Heartsafe, what is the programme about?
The programme aims to ensure that every young person passing through secondary education in the City and County schools is provided with training in Emergency Life Support, including vital cardiopulmonary resuscitation (CPR), and the use of an Automated External Defibrillator (AED). It will also provide every secondary school with an AED and guidance on its use.
Why is the programme important?
Cardiac arrest most commonly occurs in adults, in whom it is usually caused by coronary heart disease but it can also occur in the young due to unrecognised congenital or inherited heart conditions.
There are around 60,000 out of hospital cardiac arrests in the UK each year. Half of these are witnessed by family or bystanders, but only 10% survive the event.
However, with immediate action by a trained bystander and rapid access to an AED, survival rates of 50% or more can be achieved.
The key to survival is:
Early CardioPulmonary Resuscitation (CPR) + Early Defibrillation
Who will be involved in the programme?
The programme will include all secondary schools in Leicester and Leicestershire.
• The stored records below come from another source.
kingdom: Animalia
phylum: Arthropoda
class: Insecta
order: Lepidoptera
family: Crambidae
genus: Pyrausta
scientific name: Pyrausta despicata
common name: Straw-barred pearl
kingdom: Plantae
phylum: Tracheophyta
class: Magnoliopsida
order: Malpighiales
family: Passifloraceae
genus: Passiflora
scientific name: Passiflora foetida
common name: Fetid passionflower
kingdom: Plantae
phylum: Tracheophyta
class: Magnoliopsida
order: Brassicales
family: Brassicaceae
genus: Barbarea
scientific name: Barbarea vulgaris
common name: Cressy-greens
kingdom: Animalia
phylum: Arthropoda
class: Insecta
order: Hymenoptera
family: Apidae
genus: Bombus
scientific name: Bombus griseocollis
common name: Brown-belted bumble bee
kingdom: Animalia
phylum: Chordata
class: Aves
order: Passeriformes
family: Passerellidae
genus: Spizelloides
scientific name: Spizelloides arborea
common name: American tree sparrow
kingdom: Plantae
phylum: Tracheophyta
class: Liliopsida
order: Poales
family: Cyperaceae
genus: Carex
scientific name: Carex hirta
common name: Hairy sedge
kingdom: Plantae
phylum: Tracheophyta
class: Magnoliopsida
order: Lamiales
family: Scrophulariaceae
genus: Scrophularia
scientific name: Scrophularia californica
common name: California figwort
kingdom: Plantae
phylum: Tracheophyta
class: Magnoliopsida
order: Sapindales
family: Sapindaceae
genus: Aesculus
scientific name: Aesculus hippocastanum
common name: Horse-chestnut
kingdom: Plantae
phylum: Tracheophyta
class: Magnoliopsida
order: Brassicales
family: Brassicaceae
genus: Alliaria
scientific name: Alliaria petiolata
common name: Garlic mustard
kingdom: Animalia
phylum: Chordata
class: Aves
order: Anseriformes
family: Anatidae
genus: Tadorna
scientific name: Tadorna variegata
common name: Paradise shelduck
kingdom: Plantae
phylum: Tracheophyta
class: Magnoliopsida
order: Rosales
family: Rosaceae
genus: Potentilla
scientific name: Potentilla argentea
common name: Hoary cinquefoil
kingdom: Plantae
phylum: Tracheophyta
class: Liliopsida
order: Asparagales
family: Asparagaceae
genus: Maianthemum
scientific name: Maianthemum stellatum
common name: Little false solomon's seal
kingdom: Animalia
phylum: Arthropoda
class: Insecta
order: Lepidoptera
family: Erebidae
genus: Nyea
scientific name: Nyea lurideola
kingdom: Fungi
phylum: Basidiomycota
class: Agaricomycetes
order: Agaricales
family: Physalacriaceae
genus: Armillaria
The initial focus will be on those schools that
include Year 10 pupils, as this is the year group that will be trained in the first instance.
Who is behind the programme?
Two local charities – the Joe Humphries Memorial Trust and the East Midland Pacemaker Fund – have joined forces with other key agencies including The British Heart Foundation, the East Midlands Ambulance Service, the Resuscitation Council (UK), and leaders in the city and county schools, with support from the University Hospitals of Leicester NHS Trust, reflecting their common interests in improving the care of individuals who suffer a cardiac arrest in the community.